If you’re lucky, legend status can actually be observed before death. Let’s face it, death, especially a tragic one, becomes a great story and adds to the mystique. Take note, fans of Janis Joplin, Lynryd Skynrd, and Otis Redding.
But if you compare photos of the artists who sang in “We Are the World” from 1985 and “We Are the World” for Haiti 2010, what’s notable is that most of the singers in the older photo are still around, still singing, and still filling seats. Stevie Wonder, Paul Simon, Tina Turner, Bruce Springsteen, to name a few of the soloists. (A side note: Barbra Streisand was asked by Quincy Jones to participate in 1985. She turned it down and kicked herself for it. So the second time, she jumped on.) That’s not to say they’re all legends, and only time will tell about the new crew including Justin Bieber and Akon. But with Autotune and technology smoothing out more rough spots, talent is more easily molded, manufactured, and helped along the way.
And Then There’s Life.
Truth is, optimistic or not, the odds of becoming a legend are slim. You might win the lottery first. But in real life, musicians find happiness and fulfillment anyway. Just look at the rejects from American Idol, performers who had a leg up from the get-go. Several find jobs on Broadway–Fantasia Barrino in The Color Purple, Tamyra Grey in Rent, and Constantine Maroulis was nominated for a Tony award in Rock of Ages. Others fall into obscurity.
Scott Albert Johnson, a musician from Jackson, MS, pays the bills as a writer. He’s earned degrees from Harvard and Columbia. But if you ask the married father of three what he does for a living, “musician” is what he’ll say. “You had better love it, to the extent that you can’t live without it, if you’re going to give it a go,” says Johnson. “My main goal has always been to get my music to as wide an audience as possible, via recordings as well as live performances. That goal has never changed and I don’t think it ever will. Thanks to the Internet and social media, I have been able to get fans and recognition all over the world despite very limited touring.”
Johnson released his album, “Umbrella Man” in 2007. He’s not selling out stadiums, but he’s ok with that. He’s shared stages with Rock and Roll Hall of Famer James Burton and Marty Stuart, who played in Johnny Cash’s band and is a gold solo recording artist. These are the experiences which inspire and motivate him. His second album is due
Legends of Tomorrow
We put our experts on the spot to identify current artists who have “legend” potential; the ones to watch. Professor Fink’s money is on White Stripes’ frontman Jack White and Singer-songwriter Conor Oberst. For women, for some reason, it’s a bit more difficult. “It is harder for women to become legends, but some stories are compelling, like, say Mariah Carey, who I would bet on over, say, Beyonce, who is beautiful and talented (ie, “diva”), but whose story is a little…bland,” says Fink.
Wolfson would agree, that the White Stripes are poised for long-standing greatness along with the Yeah, Yeah, Yeahs, The Shins, Foo Fighters and Green Day
Johnson names Robbie Robertson, Levon Helm, Louis Armstrong, Bruce Springsteen, Dave Matthews, and Bonnie Raitt in the “legend” category.

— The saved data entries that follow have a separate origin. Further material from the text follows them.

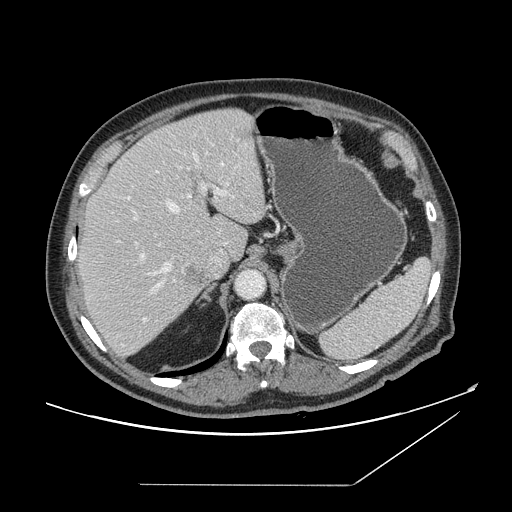
Contrast-enhanced abdominal CT, one axial slice; slice 111 of 166 in the series (ordered by position); intravenous contrast given; soft-tissue window (W 400 / L 40 HU); 512 × 512 image matrix. Case-level facts recorded for this patient, not image findings: patient: male, age 67 years at operation; diagnosis: colorectal cancer liver metastases, imaged before liver resection; multiple liver metastases: no; largest metastasis: 2.2 cm; disease in both lobes: no.
Outlined on this slice (outlined manually by an expert reader):
- hepatic veins: box from (x=135, y=153) to (x=223, y=294) px
- liver: (x=78, y=109)–(x=266, y=356)
- planned liver remnant (the part of the liver to remain after resection): (x=85, y=109)–(x=266, y=260)
- portal vein (with intrahepatic branches): (x=129, y=145)–(x=226, y=321)
- liver metastasis: (x=187, y=269)–(x=205, y=287)
- liver metastasis: (x=184, y=266)–(x=205, y=285)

And his heroes might just fall into that category too: Sting, Stevie Wonder, Ray Charles, Bob Dylan, Peter Gabriel, Pete Townshend, most of the Beatles.
Your chances of hitting it big? Consider Johnson’s goals…which might not result in riches but will maintain sanity in an insane industry. And they all stem from observing the legends he admires:
“They can (1) sing well, (2) play an instrument exceptionally well, and (3) write good, challenging songs that work on a lot of levels,” says Johnson. “That’s what I strive for.”